Repeat all of the data below word for word, keeping no images.

※ ※ ※

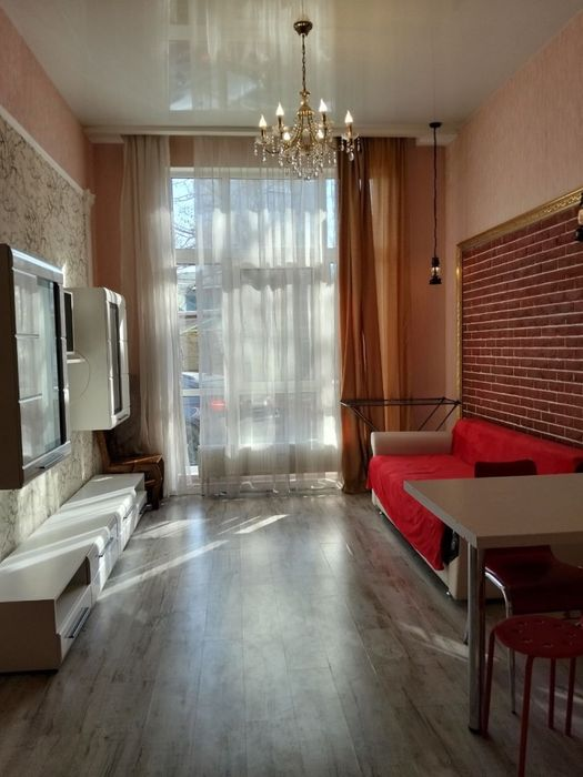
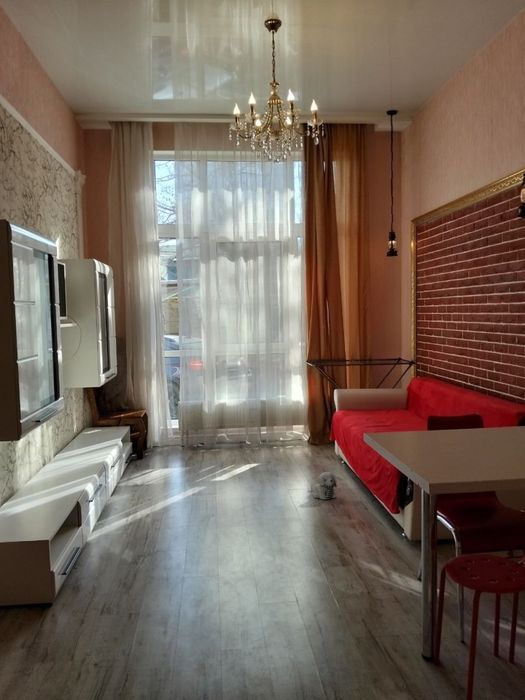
+ plush toy [310,471,338,500]
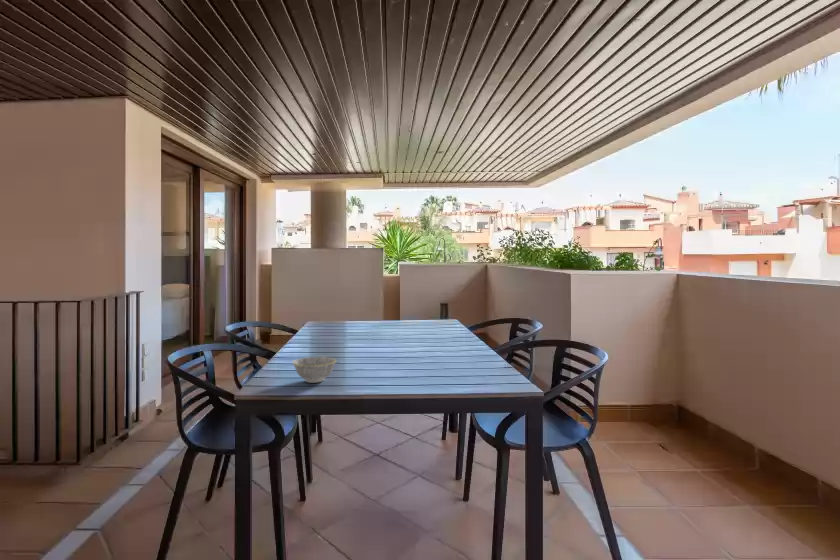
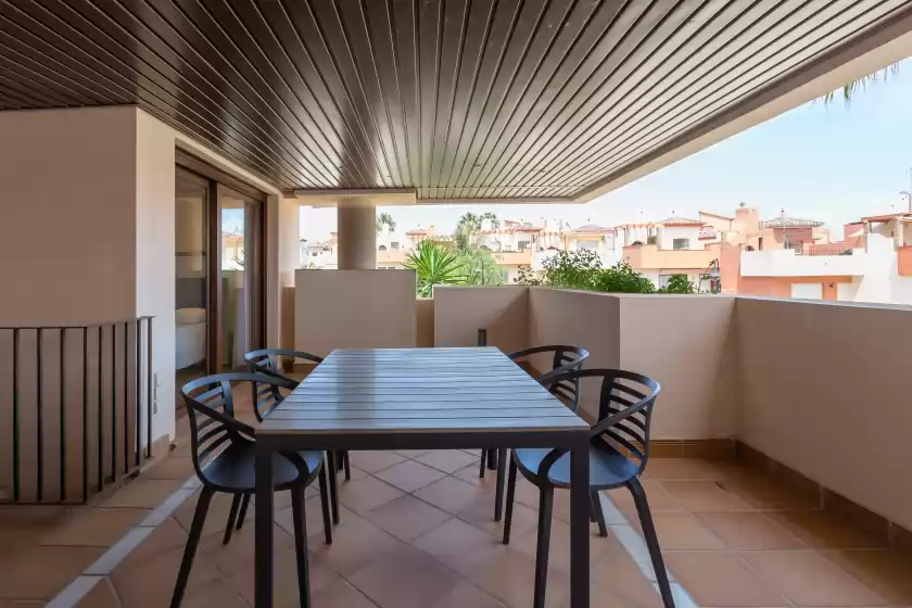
- bowl [291,356,337,384]
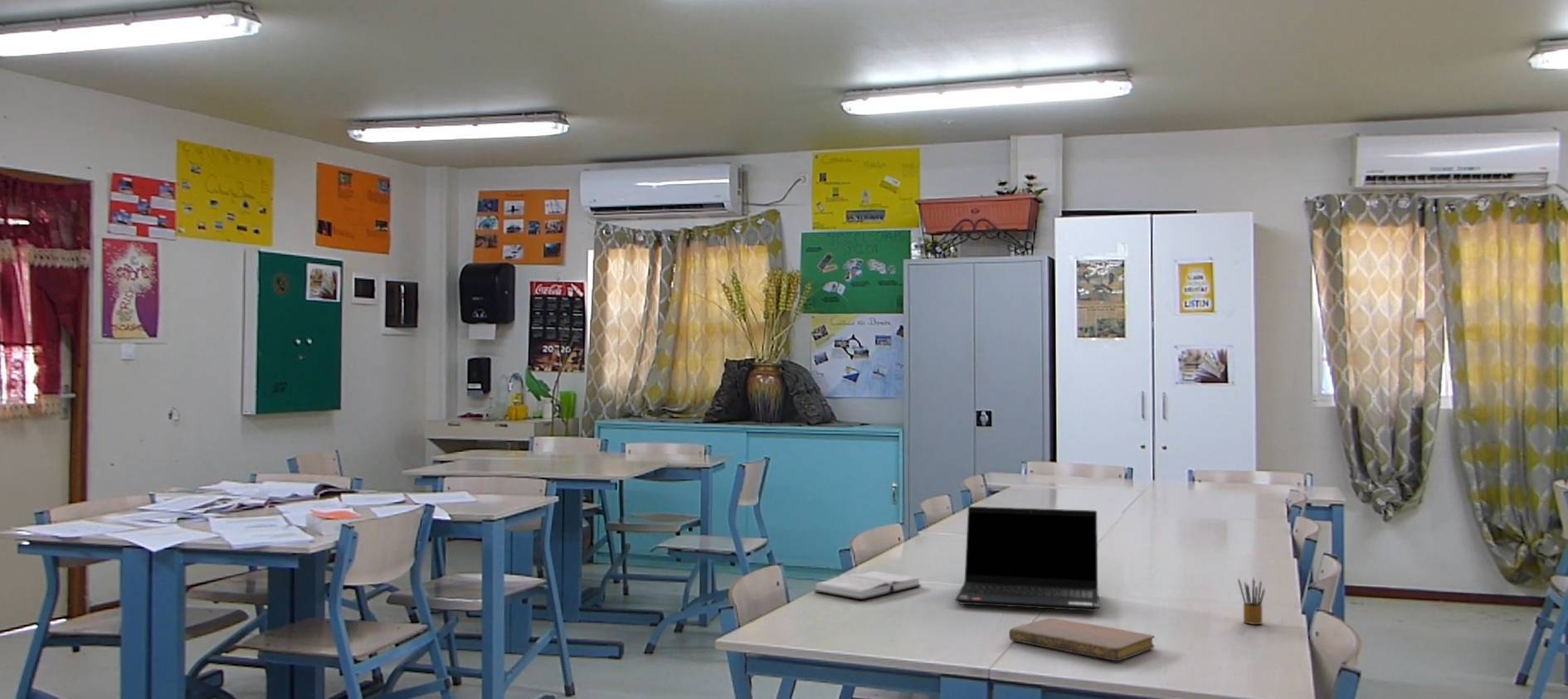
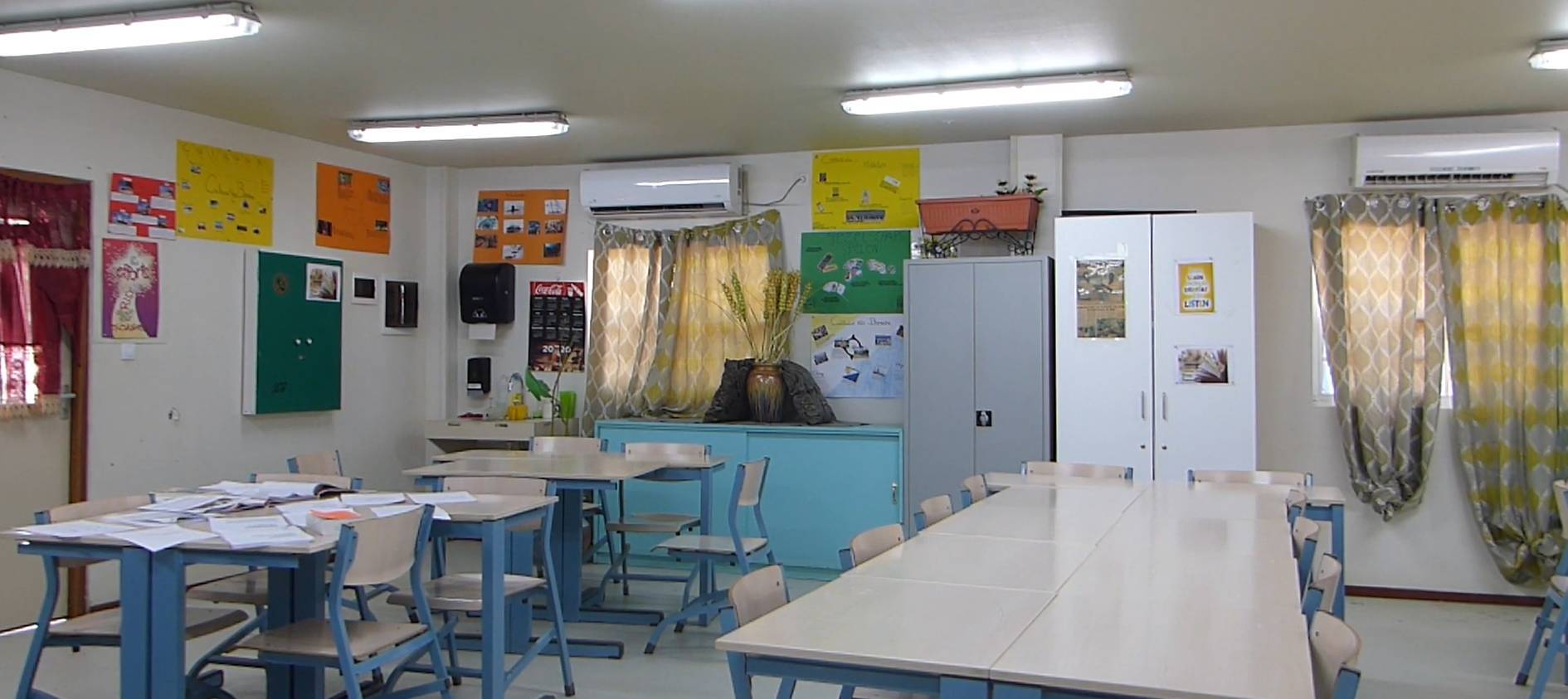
- pencil box [1237,577,1265,625]
- laptop computer [955,506,1100,612]
- notebook [1008,617,1155,662]
- hardback book [813,570,922,600]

※ ※ ※

» **Reply**
+ plush toy [310,471,338,500]
- bowl [291,356,337,384]
- pencil box [1237,577,1265,625]
- laptop computer [955,506,1100,612]
- notebook [1008,617,1155,662]
- hardback book [813,570,922,600]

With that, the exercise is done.